Extracted material Start Marker

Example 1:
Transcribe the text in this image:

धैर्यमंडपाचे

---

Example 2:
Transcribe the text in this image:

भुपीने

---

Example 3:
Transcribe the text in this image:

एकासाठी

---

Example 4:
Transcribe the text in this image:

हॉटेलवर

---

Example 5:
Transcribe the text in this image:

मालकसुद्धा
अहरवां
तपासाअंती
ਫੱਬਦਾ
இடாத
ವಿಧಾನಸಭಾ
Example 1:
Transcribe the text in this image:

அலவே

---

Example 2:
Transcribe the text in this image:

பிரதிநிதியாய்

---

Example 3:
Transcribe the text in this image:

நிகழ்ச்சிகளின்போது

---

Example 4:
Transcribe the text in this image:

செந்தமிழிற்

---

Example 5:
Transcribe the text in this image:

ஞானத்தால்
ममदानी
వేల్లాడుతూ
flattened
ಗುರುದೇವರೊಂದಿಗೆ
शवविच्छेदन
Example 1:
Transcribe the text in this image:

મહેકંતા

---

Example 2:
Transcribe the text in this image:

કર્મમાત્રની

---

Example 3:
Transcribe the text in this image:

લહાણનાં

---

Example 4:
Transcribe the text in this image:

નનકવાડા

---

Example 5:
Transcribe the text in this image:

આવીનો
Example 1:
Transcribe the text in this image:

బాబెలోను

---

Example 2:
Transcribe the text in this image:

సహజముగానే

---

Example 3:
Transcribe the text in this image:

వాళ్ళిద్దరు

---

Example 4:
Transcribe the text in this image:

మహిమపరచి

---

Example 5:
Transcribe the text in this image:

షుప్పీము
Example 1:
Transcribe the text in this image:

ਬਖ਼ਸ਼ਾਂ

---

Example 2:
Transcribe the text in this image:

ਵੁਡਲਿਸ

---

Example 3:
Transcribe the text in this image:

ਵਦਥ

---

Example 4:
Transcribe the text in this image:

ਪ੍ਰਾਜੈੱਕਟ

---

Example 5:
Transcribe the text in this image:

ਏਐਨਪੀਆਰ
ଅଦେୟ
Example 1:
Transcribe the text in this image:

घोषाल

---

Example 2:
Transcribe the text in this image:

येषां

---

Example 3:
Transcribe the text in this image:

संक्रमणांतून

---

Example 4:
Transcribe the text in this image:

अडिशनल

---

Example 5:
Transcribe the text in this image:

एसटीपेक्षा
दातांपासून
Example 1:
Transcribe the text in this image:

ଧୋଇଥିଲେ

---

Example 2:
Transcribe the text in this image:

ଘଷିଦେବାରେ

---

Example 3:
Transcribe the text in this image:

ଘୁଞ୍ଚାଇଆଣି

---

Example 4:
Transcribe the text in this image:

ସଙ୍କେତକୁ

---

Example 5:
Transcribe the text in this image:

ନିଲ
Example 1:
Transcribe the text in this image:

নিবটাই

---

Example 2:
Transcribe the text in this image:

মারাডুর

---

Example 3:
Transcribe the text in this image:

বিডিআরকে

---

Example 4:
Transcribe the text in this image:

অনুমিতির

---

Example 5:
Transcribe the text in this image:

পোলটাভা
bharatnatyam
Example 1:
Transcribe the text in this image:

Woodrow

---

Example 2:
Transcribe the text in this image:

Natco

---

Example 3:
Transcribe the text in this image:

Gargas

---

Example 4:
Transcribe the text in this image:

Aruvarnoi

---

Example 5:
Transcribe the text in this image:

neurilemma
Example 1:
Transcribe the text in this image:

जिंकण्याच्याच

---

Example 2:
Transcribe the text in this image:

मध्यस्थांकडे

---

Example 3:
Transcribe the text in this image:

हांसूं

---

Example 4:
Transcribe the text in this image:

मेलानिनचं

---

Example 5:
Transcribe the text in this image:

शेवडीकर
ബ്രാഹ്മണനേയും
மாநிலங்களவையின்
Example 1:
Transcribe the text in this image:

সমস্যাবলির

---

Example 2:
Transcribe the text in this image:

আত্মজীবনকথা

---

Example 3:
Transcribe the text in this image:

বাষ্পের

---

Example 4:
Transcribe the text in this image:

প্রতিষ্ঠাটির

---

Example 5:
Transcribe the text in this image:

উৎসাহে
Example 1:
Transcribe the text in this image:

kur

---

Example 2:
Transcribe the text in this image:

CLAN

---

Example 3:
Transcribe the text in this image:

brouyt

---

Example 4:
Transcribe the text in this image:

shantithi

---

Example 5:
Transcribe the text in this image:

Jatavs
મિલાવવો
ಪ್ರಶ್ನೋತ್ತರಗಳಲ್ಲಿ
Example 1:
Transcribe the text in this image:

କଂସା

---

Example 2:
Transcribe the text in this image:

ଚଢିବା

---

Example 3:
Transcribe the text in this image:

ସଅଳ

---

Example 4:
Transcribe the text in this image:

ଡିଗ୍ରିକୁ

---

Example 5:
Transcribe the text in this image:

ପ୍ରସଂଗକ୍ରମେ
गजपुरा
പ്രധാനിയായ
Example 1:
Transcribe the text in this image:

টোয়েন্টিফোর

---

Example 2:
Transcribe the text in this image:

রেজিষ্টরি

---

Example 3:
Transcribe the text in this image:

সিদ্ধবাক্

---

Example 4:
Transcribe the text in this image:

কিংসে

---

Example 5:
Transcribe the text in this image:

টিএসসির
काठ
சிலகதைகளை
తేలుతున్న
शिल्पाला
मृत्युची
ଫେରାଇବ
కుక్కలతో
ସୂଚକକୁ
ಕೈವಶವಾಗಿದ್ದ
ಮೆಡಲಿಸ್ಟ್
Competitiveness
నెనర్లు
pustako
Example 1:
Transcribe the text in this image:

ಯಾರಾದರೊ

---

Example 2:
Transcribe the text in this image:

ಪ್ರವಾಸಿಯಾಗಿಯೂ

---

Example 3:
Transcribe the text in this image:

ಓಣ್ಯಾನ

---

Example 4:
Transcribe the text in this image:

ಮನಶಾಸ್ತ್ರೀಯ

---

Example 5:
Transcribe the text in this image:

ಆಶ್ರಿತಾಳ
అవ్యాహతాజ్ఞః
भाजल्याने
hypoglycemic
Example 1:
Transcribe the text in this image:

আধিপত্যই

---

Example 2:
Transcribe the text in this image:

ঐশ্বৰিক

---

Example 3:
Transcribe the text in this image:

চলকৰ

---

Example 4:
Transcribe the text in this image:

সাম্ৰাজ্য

Extracted material End Marker

* Problem statement *
Reproduce all of the data exactly as given.

* Response *
Example 1:
Transcribe the text in this image:

धैर्यमंडपाचे

---

Example 2:
Transcribe the text in this image:

भुपीने

---

Example 3:
Transcribe the text in this image:

एकासाठी

---

Example 4:
Transcribe the text in this image:

हॉटेलवर

---

Example 5:
Transcribe the text in this image:

मालकसुद्धा
अहरवां
तपासाअंती
ਫੱਬਦਾ
இடாத
ವಿಧಾನಸಭಾ
Example 1:
Transcribe the text in this image:

அலவே

---

Example 2:
Transcribe the text in this image:

பிரதிநிதியாய்

---

Example 3:
Transcribe the text in this image:

நிகழ்ச்சிகளின்போது

---

Example 4:
Transcribe the text in this image:

செந்தமிழிற்

---

Example 5:
Transcribe the text in this image:

ஞானத்தால்
ममदानी
వేల్లాడుతూ
flattened
ಗುರುದೇವರೊಂದಿಗೆ
शवविच्छेदन
Example 1:
Transcribe the text in this image:

મહેકંતા

---

Example 2:
Transcribe the text in this image:

કર્મમાત્રની

---

Example 3:
Transcribe the text in this image:

લહાણનાં

---

Example 4:
Transcribe the text in this image:

નનકવાડા

---

Example 5:
Transcribe the text in this image:

આવીનો
Example 1:
Transcribe the text in this image:

బాబెలోను

---

Example 2:
Transcribe the text in this image:

సహజముగానే

---

Example 3:
Transcribe the text in this image:

వాళ్ళిద్దరు

---

Example 4:
Transcribe the text in this image:

మహిమపరచి

---

Example 5:
Transcribe the text in this image:

షుప్పీము
Example 1:
Transcribe the text in this image:

ਬਖ਼ਸ਼ਾਂ

---

Example 2:
Transcribe the text in this image:

ਵੁਡਲਿਸ

---

Example 3:
Transcribe the text in this image:

ਵਦਥ

---

Example 4:
Transcribe the text in this image:

ਪ੍ਰਾਜੈੱਕਟ

---

Example 5:
Transcribe the text in this image:

ਏਐਨਪੀਆਰ
ଅଦେୟ
Example 1:
Transcribe the text in this image:

घोषाल

---

Example 2:
Transcribe the text in this image:

येषां

---

Example 3:
Transcribe the text in this image:

संक्रमणांतून

---

Example 4:
Transcribe the text in this image:

अडिशनल

---

Example 5:
Transcribe the text in this image:

एसटीपेक्षा
दातांपासून
Example 1:
Transcribe the text in this image:

ଧୋଇଥିଲେ

---

Example 2:
Transcribe the text in this image:

ଘଷିଦେବାରେ

---

Example 3:
Transcribe the text in this image:

ଘୁଞ୍ଚାଇଆଣି

---

Example 4:
Transcribe the text in this image:

ସଙ୍କେତକୁ

---

Example 5:
Transcribe the text in this image:

ନିଲ
Example 1:
Transcribe the text in this image:

নিবটাই

---

Example 2:
Transcribe the text in this image:

মারাডুর

---

Example 3:
Transcribe the text in this image:

বিডিআরকে

---

Example 4:
Transcribe the text in this image:

অনুমিতির

---

Example 5:
Transcribe the text in this image:

পোলটাভা
bharatnatyam
Example 1:
Transcribe the text in this image:

Woodrow

---

Example 2:
Transcribe the text in this image:

Natco

---

Example 3:
Transcribe the text in this image:

Gargas

---

Example 4:
Transcribe the text in this image:

Aruvarnoi

---

Example 5:
Transcribe the text in this image:

neurilemma
Example 1:
Transcribe the text in this image:

जिंकण्याच्याच

---

Example 2:
Transcribe the text in this image:

मध्यस्थांकडे

---

Example 3:
Transcribe the text in this image:

हांसूं

---

Example 4:
Transcribe the text in this image:

मेलानिनचं

---

Example 5:
Transcribe the text in this image:

शेवडीकर
ബ്രാഹ്മണനേയും
மாநிலங்களவையின்
Example 1:
Transcribe the text in this image:

সমস্যাবলির

---

Example 2:
Transcribe the text in this image:

আত্মজীবনকথা

---

Example 3:
Transcribe the text in this image:

বাষ্পের

---

Example 4:
Transcribe the text in this image:

প্রতিষ্ঠাটির

---

Example 5:
Transcribe the text in this image:

উৎসাহে
Example 1:
Transcribe the text in this image:

kur

---

Example 2:
Transcribe the text in this image:

CLAN

---

Example 3:
Transcribe the text in this image:

brouyt

---

Example 4:
Transcribe the text in this image:

shantithi

---

Example 5:
Transcribe the text in this image:

Jatavs
મિલાવવો
ಪ್ರಶ್ನೋತ್ತರಗಳಲ್ಲಿ
Example 1:
Transcribe the text in this image:

କଂସା

---

Example 2:
Transcribe the text in this image:

ଚଢିବା

---

Example 3:
Transcribe the text in this image:

ସଅଳ

---

Example 4:
Transcribe the text in this image:

ଡିଗ୍ରିକୁ

---

Example 5:
Transcribe the text in this image:

ପ୍ରସଂଗକ୍ରମେ
गजपुरा
പ്രധാനിയായ
Example 1:
Transcribe the text in this image:

টোয়েন্টিফোর

---

Example 2:
Transcribe the text in this image:

রেজিষ্টরি

---

Example 3:
Transcribe the text in this image:

সিদ্ধবাক্

---

Example 4:
Transcribe the text in this image:

কিংসে

---

Example 5:
Transcribe the text in this image:

টিএসসির
काठ
சிலகதைகளை
తేలుతున్న
शिल्पाला
मृत्युची
ଫେରାଇବ
కుక్కలతో
ସୂଚକକୁ
ಕೈವಶವಾಗಿದ್ದ
ಮೆಡಲಿಸ್ಟ್
Competitiveness
నెనర్లు
pustako
Example 1:
Transcribe the text in this image:

ಯಾರಾದರೊ

---

Example 2:
Transcribe the text in this image:

ಪ್ರವಾಸಿಯಾಗಿಯೂ

---

Example 3:
Transcribe the text in this image:

ಓಣ್ಯಾನ

---

Example 4:
Transcribe the text in this image:

ಮನಶಾಸ್ತ್ರೀಯ

---

Example 5:
Transcribe the text in this image:

ಆಶ್ರಿತಾಳ
అవ్యాహతాజ్ఞః
भाजल्याने
hypoglycemic
Example 1:
Transcribe the text in this image:

আধিপত্যই

---

Example 2:
Transcribe the text in this image:

ঐশ্বৰিক

---

Example 3:
Transcribe the text in this image:

চলকৰ

---

Example 4:
Transcribe the text in this image:

সাম্ৰাজ্য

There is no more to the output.